◆ REQUEST: Reproduce the stretch of items from the line containing "catalogue / barcode: US 3758322" through the line containing "catalogue / barcode: US 2790729", substituting "authority" for every occurrence of "name author" and leaving everything else unchanged.

-- start --

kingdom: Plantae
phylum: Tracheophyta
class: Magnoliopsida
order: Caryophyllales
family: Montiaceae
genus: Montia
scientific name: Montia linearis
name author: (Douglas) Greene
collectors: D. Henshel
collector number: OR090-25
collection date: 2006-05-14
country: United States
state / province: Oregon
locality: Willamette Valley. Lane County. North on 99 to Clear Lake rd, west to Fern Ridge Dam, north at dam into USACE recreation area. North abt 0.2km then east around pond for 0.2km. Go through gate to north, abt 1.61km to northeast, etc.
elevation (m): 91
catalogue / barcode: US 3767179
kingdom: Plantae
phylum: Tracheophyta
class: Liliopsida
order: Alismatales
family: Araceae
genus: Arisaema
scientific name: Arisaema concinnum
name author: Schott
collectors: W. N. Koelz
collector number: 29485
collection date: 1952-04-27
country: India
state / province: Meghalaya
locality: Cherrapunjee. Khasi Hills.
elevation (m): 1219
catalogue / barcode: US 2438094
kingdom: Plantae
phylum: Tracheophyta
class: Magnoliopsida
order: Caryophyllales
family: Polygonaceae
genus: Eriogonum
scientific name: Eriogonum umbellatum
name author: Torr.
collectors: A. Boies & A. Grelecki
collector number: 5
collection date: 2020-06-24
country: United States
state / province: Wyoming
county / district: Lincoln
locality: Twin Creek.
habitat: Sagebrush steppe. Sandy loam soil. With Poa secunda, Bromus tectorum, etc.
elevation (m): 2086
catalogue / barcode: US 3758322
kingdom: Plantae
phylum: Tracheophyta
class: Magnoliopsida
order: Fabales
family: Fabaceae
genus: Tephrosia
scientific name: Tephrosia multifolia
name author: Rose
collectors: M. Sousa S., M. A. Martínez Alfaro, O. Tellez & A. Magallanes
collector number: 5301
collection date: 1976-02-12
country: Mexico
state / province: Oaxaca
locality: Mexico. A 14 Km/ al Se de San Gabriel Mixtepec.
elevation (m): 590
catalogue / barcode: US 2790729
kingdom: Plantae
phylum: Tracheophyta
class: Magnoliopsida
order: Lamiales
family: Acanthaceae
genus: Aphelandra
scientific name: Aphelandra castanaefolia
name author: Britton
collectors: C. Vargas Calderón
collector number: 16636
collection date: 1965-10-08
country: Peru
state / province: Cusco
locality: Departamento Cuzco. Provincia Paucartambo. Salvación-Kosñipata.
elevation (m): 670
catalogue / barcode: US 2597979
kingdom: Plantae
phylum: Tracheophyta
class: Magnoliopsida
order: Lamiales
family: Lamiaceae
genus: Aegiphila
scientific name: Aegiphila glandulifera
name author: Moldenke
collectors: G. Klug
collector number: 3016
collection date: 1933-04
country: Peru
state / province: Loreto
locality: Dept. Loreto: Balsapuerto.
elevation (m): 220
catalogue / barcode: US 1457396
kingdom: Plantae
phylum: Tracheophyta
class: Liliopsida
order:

-- end --

◆ THE COMPLETED TASK:
catalogue / barcode: US 3758322
kingdom: Plantae
phylum: Tracheophyta
class: Magnoliopsida
order: Fabales
family: Fabaceae
genus: Tephrosia
scientific name: Tephrosia multifolia
authority: Rose
collectors: M. Sousa S., M. A. Martínez Alfaro, O. Tellez & A. Magallanes
collector number: 5301
collection date: 1976-02-12
country: Mexico
state / province: Oaxaca
locality: Mexico. A 14 Km/ al Se de San Gabriel Mixtepec.
elevation (m): 590
catalogue / barcode: US 2790729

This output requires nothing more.